Thursday, May 10, 2012

Golden Hare: if not Rapid Redux, 90% as colorful

In the debut study I'm compiling, I encountered Golden Hare, who was absolutely a poor man's Rapid Redux. Consider this career:he started with four wins in maidens and allowances from nine starts at 3 for Richard Mandella before trying the Malibu, where he ran 4th.

A more motley crew probably hasn't been assembled for the Malibu in my lifetime, particularly among the first three finishers: Debonair Joe, Total Limit, and American System. (This was 2002, by the way.) Behind Golden Hare, it looks a little better: there were Castle Gandolfo, Mayakovsky, and Sunday Break. My Cousin Matt was the second favorite: he certainly had his moments, but had also been in for a claiming tag on September 25.

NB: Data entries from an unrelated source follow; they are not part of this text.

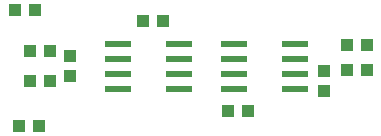
<source format=gtp>
G75*
G70*
%OFA0B0*%
%FSLAX24Y24*%
%IPPOS*%
%LPD*%
%AMOC8*
5,1,8,0,0,1.08239X$1,22.5*
%
%ADD10R,0.0866X0.0236*%
%ADD11R,0.0394X0.0433*%
%ADD12R,0.0433X0.0394*%
D10*
X005245Y003261D03*
X005245Y003761D03*
X005245Y004261D03*
X005245Y004761D03*
X007292Y004761D03*
X007292Y004261D03*
X007292Y003761D03*
X007292Y003261D03*
X009095Y003261D03*
X009095Y003761D03*
X009095Y004261D03*
X009095Y004761D03*
X011142Y004761D03*
X011142Y004261D03*
X011142Y003761D03*
X011142Y003261D03*
D11*
X001934Y002011D03*
X002603Y002011D03*
X003643Y003677D03*
X003643Y004346D03*
X006059Y005511D03*
X006728Y005511D03*
X002478Y005886D03*
X001809Y005886D03*
X012859Y004736D03*
X013528Y004736D03*
X013528Y003886D03*
X012859Y003886D03*
D12*
X012118Y003846D03*
X012118Y003177D03*
X009578Y002511D03*
X008909Y002511D03*
X002978Y003511D03*
X002309Y003511D03*
X002309Y004511D03*
X002978Y004511D03*
M02*

</source>
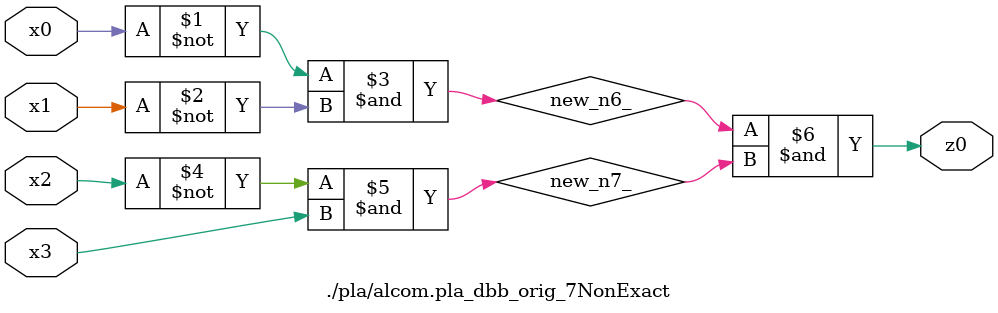
<source format=v>

module \./pla/alcom.pla_dbb_orig_7NonExact  ( 
    x0, x1, x2, x3,
    z0  );
  input  x0, x1, x2, x3;
  output z0;
  wire new_n6_, new_n7_;
  assign new_n6_ = ~x0 & ~x1;
  assign new_n7_ = ~x2 & x3;
  assign z0 = new_n6_ & new_n7_;
endmodule



</source>
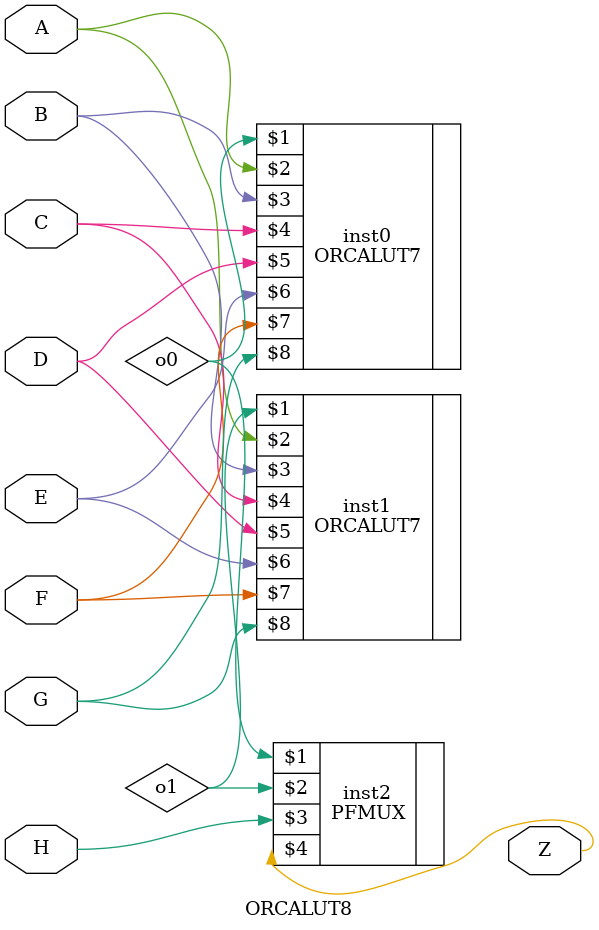
<source format=v>

`celldefine
`timescale 1 ns / 1 ps

module ORCALUT8 (Z, A, B, C, D, E, F, G, H);

parameter  [255:0]init = 256'h0000_0000_0000_0000_0000_0000_0000_0000_0000_0000_0000_0000_0000_0000_0000_0000 ;

input   A, B, C, D, E, F, G, H;
output  Z;

wire o0, o1;

defparam inst0.init = init[127:0];
ORCALUT7 inst0 (o0, A, B, C, D, E, F, G);

defparam inst1.init = init[255:128];
ORCALUT7 inst1 (o1, A, B, C, D, E, F, G);

PFMUX    inst2 (o0, o1, H, Z);


endmodule
`endcelldefine
</source>
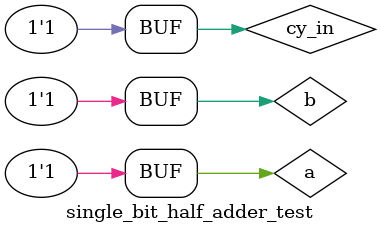
<source format=v>
`timescale 1ns / 1ps


module single_bit_half_adder_test;

	// Inputs
	reg a;
	reg b;
	reg cy_in;

	// Outputs
	wire sum;

	// Instantiate the Unit Under Test (UUT)
	single_bit_half_adder uut (
		.a(a), 
		.b(b), 
		.cy_in(cy_in), 
		.sum(sum)
	);

	initial begin
		// Initialize Inputs
		a = 0;
		b = 0;
		cy_in = 0;

		// Wait 100 ns for global reset to finish
		#100;
        
		// Add stimulus here
		a = 1;
		b = 0;
		cy_in = 0;
		#100;
		
		a = 0;
		b = 1;
		cy_in = 0;
		#100;
		
		a = 1;
		b = 1;
		cy_in = 0;
		#100;
		
		a = 1;
		b = 0;
		cy_in = 1;
		#100;
		
		a = 1;
		b = 1;
		cy_in = 1;
	end
      
endmodule


</source>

Including the Malibu, Golden Hare went on a 21-race losing streak, not to be broken until he ran in a starter late in the year as a 7-year-old. The next 21 races were much happier than that losing streak, and formed a streak of their own, as they were all starter races. Golden Hare won 18 of them, and ran second the other three times. This occurred in a period of less than 14 months. He was apparently always a horse that could take a lot of racing, going back to his 3-year-old year.

Golden Hare's record at the end of his career did not represent either of the extremes of consistently winning or consistently losing that he had experienced before: after essentially leaving starter competition, he showed 16 starts, six wins, two seconds, and four thirds, before retiring at age 10. Still very good.

So Golden Hare's record had real shape to it. Four for nine to begin; then the lean times, 21 straight losses; then wins in 20 of 23 starts; then a more calm finish of 5 wins in 15 starts. It was very much like a play: you can see the different acts (the final act just spent time wrapping things up, however, which might be melodramatic and have the audience restless. But I like the aspect of taking a while to get into the story, then having the desolation, then the triumph.)

I also think Golden Hare, and starter races in particular, show that the idea of winning and losing in horses being about anything more than running at the right class level is nonsense. He went from a horse who couldn't find the winner's circle to one who couldn't be kept out.

Pedigreequery has an interesting note on Golden Hare, that he was "maybe 900 pounds."